Appendix 1 “Tips for advice providers” in report 575 outlines what advisers should tell potential SMSF trustees about their responsibilities, as well as setting out guidelines as to whether an SMSF is the best superannuation option for them.

The SMSF Association has always argued SMSFs are not for everyone. They obviously demand far greater involvement than an Australian Prudential Regulation Authority (APRA)-regulated fund and, in many instances, the need for specialist advice. So for ASIC to set out a road map as to the suitability of an SMSF is of enormous value for advisers and, ultimately, the client. ASIC’s red flags include:

  • client has a low superannuation balance and would have a limited ability to make future contributions,
  • client wants a simple superannuation solution,
  • client wants to delegate all the running of the SMSF to a paid advice provider,
  • client wants to delegate all the investment decision-making to someone else,
  • client does not have a lot of time to devote to managing their financial affairs,
  • client has little experience making investment decisions,
  • client, or suggested trustee, is an undischarged bankrupt or has been convicted of an offence involving dishonesty (as such, persons are prohibited from acting as a trustee), and
  • client has a low level of financial literacy.

On the issue of why people want to establish SMSFs, report 575 says the desire to control the investment decisions was a key driver both for new and established members, for example: “You’ve got more control with [an] SMSF because it’s yours. You’re the boss and you know exactly where it goes and what you’re investing in.” (New member, Bernard, Melbourne.)

What also emerged was dissatisfaction with APRA-regulated funds, portrayed as putting their own interests above those of members, for example: “You’re a very little number for them, they don’t care about you.” (Established member, Rick, Sydney.)

Property, too, was a factor both from the perspective of it being a safe and reliable asset class, as well as the fear of being locked out of the market. This should be a potential red flag for advisers. The association concurs.
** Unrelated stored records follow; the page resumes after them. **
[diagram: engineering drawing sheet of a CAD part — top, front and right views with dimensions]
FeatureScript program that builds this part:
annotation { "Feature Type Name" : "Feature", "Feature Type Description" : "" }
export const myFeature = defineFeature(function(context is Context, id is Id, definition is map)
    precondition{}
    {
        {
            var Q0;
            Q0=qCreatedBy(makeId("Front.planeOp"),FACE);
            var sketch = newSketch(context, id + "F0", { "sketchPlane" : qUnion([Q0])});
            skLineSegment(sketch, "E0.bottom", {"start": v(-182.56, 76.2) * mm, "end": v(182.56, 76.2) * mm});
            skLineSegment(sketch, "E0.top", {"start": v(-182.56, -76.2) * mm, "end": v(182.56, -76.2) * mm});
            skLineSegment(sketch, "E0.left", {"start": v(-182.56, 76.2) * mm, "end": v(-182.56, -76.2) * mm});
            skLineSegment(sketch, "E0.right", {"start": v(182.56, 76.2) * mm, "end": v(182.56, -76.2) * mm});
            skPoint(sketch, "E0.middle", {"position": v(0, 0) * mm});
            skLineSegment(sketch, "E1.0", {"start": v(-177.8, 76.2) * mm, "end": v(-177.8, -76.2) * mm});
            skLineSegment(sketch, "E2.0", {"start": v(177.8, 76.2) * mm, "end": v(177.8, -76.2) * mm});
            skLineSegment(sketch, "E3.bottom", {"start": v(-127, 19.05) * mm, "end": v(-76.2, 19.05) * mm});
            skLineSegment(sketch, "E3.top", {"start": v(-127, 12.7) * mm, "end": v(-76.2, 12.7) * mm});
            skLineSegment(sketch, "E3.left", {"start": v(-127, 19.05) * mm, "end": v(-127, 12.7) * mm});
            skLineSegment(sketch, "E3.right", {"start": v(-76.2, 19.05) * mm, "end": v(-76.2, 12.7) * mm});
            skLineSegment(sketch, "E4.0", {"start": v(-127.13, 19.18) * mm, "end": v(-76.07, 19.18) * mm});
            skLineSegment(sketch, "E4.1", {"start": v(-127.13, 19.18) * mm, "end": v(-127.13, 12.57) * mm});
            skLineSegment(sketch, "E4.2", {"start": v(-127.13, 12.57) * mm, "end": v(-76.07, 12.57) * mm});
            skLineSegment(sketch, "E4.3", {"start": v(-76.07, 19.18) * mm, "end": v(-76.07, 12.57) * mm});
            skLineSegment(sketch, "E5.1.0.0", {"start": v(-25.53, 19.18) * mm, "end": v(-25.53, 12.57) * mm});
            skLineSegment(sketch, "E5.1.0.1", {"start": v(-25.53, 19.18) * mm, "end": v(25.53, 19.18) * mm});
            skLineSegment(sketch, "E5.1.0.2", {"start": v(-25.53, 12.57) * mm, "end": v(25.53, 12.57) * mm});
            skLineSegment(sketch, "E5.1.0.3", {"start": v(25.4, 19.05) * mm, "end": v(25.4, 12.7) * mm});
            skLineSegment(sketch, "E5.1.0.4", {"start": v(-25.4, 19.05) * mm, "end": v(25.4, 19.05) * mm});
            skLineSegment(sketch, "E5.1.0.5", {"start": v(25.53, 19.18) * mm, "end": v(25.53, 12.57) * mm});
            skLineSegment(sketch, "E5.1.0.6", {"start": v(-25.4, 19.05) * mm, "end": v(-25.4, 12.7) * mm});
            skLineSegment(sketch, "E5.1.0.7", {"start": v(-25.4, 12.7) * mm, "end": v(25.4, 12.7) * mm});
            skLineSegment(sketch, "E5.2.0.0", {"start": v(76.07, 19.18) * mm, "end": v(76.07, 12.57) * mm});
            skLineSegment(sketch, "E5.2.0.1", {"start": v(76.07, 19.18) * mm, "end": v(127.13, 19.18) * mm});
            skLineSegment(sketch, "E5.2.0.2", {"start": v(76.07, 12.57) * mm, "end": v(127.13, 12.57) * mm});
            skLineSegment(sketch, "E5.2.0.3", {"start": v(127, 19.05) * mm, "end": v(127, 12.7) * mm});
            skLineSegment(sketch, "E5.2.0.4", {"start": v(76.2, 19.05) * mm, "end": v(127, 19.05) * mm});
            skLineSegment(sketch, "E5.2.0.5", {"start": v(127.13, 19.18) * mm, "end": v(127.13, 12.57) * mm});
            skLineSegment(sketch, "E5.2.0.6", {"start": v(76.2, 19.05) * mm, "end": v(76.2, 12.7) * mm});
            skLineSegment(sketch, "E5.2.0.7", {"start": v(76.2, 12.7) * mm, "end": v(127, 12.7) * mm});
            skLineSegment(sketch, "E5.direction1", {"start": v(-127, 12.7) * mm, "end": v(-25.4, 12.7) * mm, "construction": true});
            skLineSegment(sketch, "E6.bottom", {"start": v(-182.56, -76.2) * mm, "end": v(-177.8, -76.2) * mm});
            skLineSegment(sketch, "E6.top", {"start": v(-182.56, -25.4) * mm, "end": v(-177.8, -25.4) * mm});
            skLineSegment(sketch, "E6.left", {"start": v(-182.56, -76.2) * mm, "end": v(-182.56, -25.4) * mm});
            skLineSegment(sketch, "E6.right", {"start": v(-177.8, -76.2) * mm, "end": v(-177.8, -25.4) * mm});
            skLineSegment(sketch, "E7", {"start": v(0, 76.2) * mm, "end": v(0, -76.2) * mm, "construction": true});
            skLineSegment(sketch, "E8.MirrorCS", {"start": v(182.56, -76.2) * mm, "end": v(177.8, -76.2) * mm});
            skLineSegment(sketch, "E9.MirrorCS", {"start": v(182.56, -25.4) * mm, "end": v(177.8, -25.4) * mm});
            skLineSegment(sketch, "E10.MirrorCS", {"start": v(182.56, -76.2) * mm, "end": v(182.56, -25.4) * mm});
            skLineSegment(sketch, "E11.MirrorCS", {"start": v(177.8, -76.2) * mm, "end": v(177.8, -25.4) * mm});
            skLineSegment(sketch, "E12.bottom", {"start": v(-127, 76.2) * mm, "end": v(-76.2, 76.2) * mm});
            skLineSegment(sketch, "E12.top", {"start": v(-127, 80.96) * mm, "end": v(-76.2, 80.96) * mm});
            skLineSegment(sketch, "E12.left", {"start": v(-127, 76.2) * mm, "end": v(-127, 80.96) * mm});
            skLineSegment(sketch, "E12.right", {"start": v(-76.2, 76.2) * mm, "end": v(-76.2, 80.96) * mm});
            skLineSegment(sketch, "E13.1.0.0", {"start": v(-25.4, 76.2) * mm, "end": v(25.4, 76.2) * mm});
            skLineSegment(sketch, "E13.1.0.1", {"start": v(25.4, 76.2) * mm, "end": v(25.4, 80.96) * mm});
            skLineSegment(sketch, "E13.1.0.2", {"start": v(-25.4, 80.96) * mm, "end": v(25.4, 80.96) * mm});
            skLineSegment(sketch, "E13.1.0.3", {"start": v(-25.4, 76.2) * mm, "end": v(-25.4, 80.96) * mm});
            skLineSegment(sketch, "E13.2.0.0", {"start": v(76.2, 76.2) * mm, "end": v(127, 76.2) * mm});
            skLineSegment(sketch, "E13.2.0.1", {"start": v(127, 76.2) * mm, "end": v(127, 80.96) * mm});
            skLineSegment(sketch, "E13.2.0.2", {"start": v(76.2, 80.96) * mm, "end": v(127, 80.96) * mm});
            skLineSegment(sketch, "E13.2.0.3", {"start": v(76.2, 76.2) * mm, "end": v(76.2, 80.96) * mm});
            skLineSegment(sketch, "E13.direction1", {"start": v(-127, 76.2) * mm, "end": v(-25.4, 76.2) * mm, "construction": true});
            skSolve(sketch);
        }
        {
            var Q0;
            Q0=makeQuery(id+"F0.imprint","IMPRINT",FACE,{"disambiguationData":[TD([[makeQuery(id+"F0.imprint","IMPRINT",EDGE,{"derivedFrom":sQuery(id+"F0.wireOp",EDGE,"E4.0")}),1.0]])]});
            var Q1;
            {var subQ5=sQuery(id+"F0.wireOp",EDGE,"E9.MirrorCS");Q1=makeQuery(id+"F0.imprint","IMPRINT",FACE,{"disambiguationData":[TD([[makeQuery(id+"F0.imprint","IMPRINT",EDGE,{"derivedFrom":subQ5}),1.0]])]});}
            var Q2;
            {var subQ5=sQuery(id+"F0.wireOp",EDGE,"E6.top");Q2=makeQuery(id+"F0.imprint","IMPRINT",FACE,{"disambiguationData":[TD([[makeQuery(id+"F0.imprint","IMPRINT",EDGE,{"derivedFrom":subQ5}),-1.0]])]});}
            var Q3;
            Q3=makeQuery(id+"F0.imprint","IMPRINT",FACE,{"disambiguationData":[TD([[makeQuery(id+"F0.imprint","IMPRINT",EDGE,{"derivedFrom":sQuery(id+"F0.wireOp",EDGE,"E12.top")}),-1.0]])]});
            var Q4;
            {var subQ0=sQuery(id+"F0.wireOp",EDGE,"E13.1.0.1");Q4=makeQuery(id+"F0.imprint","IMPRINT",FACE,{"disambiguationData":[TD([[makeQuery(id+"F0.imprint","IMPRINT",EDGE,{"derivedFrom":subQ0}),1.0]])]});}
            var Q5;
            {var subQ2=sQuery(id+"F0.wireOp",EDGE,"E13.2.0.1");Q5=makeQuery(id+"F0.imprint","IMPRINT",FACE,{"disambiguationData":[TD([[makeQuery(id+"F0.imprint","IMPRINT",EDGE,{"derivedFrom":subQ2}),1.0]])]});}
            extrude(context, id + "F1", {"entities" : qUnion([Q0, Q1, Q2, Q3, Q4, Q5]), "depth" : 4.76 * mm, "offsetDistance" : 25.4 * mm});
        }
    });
One-stop property shops that urge clients to establish an SMSF to buy properties via gearing, that is, limited recourse borrowing arrangements (LRBA), that are often off the plan and in a different state is one common strategy that can end in tears.

Specialist advisers who have their clients’ best interests at heart need to be cognisant of many factors when property is cited as the primary reason to setting up an SMSF. Issues that need addressing include the needs and circumstances of the fund’s members; does it involve an LRBA; high upfront costs of buying property; ability to repay the loan, especially if the unexpected happens; how the client’s retirement will be funded by the property investment; can the property be sold quickly; and what if the property can’t be rented for a period.

All these questions are particularly relevant, especially when debt is involved. Although it’s still the association’s belief LRBAs have a role to play in a properly structured SMSF portfolio, having the necessary safeguards around this debt instrument is critical. For example, limiting the use of personal guarantees is one option the association supports.

But first and foremost with LRBAs it’s highly advisable to have advisers who have specific SMSF qualifications to underpin their advice – a point specifically made in report 575. “Through this project, we have seen an unacceptable level of poor-quality advice despite the information and guidance … provided to the sector. We believe these results indicate a need to increase the education and training requirements for advice providers who provide personal advice on SMSFs,” the report says.

The report adds ASIC will be working with FASEA about a specific SMSF qualification for advice providers wishing to provide SMSF advice.

It is recognition by the regulator that SMSFs are complex vehicles that need to have access to high-quality and specialised advice. Higher standards of advice are, however, no panacea. No matter how well qualified, how experienced, how diligent, advisers can make mistakes. But by raising the bar, those mistakes can be minimised, which is essential when SMSFs have about $750 billion in funds under management and hold the retirement savings aspirations of about 1.1 million Australians.